* **Aim of the task**: Please copy out the whole passage below about the night Eddie played guitar and posed for photos, reproducing it word for word.

* **Extract provided**:
::::::

The speed had kicked in and everything seemed a little unreal, and I couldn't tell you how long we stood there, the four of us, Steve, Wayne, Eddie, and me, while Eddie played guitar and sang, not his songs but others, renditions of songs I had heard by other bands and songs I 'd never heard before, playing through a few riffs before stopping and talking. And somewhere in there, Wayne broke out a little camera and Eddie posed for photos with each of us. I had mine for years, me standing with Eddie, taller than he, both of us smiling. I wish I could find it now and post it, for I think I was the more handsome of the two.

::::::

* **Collected material**:
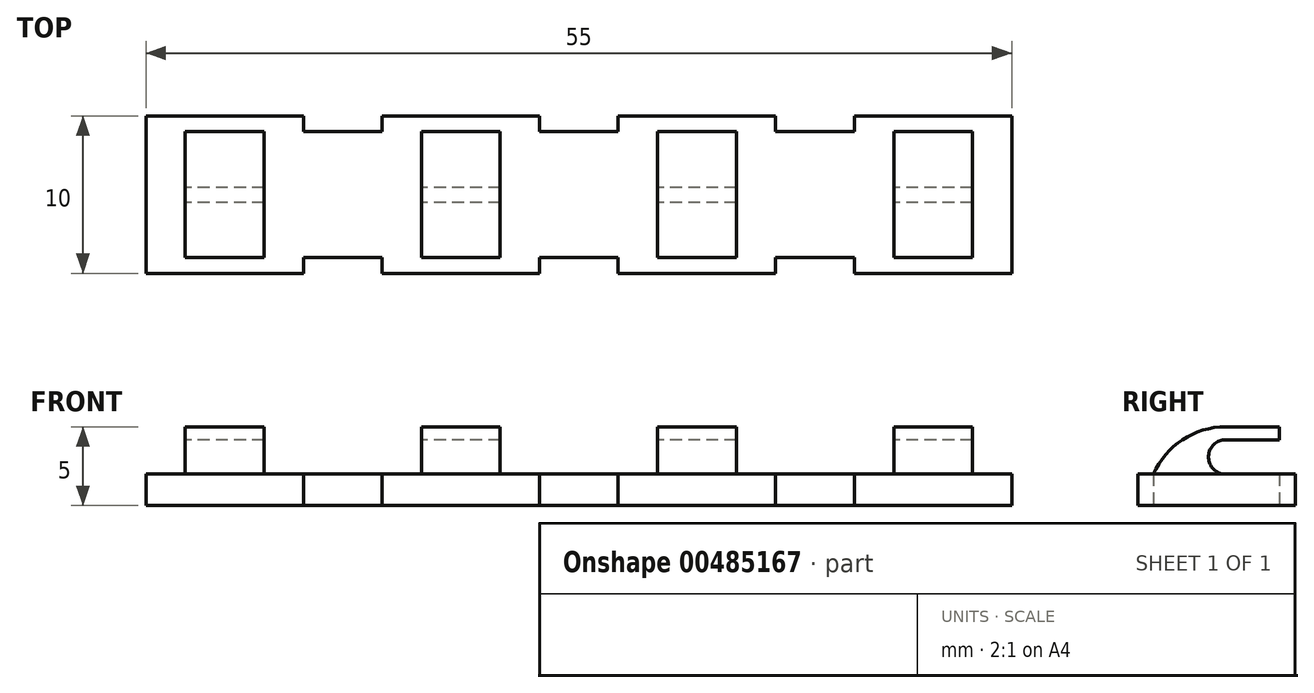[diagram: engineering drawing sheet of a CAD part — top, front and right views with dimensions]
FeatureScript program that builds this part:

::::::

* **Solution to this problem**:
The speed had kicked in and everything seemed a little unreal, and I couldn't tell you how long we stood there, the four of us, Steve, Wayne, Eddie, and me, while Eddie played guitar and sang, not his songs but others, renditions of songs I had heard by other bands and songs I 'd never heard before, playing through a few riffs before stopping and talking. And somewhere in there, Wayne broke out a little camera and Eddie posed for photos with each of us. I had mine for years, me standing with Eddie, taller than he, both of us smiling. I wish I could find it now and post it, for I think I was the more handsome of the two.